## Task statement
Set down each entry as it stands. Skip the pictures.

## Data for this task

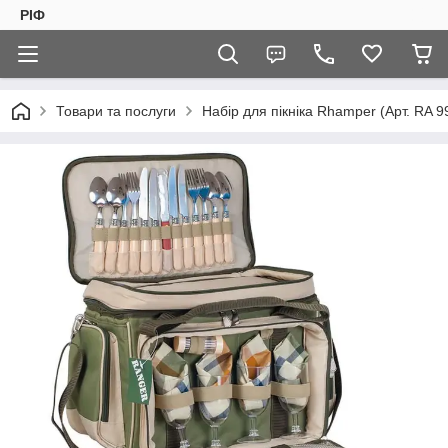
РІФ
Товари та послуги
Набір для пікніка Rhamper (Арт. RA 9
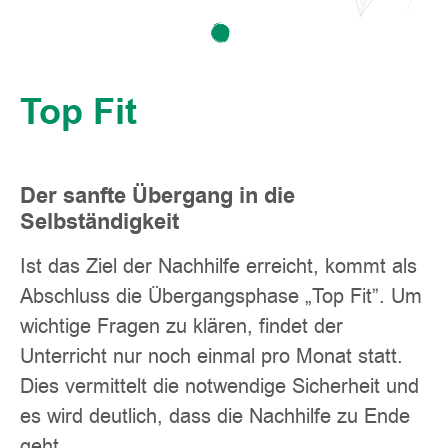
Top Fit
Der sanfte Übergang in die
Selbständigkeit
Ist das Ziel der Nachhilfe erreicht, kommt als
Abschluss die Übergangsphase „Top Fit”. Um
wichtige Fragen zu klären, findet der
Unterricht nur noch einmal pro Monat statt.
Dies vermittelt die notwendige Sicherheit und
es wird deutlich, dass die Nachhilfe zu Ende
geht.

## Reply
РІФ
Товари та послуги
Набір для пікніка Rhamper (Арт. RA 9
Top Fit
Der sanfte Übergang in die
Selbständigkeit
Ist das Ziel der Nachhilfe erreicht, kommt als
Abschluss die Übergangsphase „Top Fit”. Um
wichtige Fragen zu klären, findet der
Unterricht nur noch einmal pro Monat statt.
Dies vermittelt die notwendige Sicherheit und
es wird deutlich, dass die Nachhilfe zu Ende
geht.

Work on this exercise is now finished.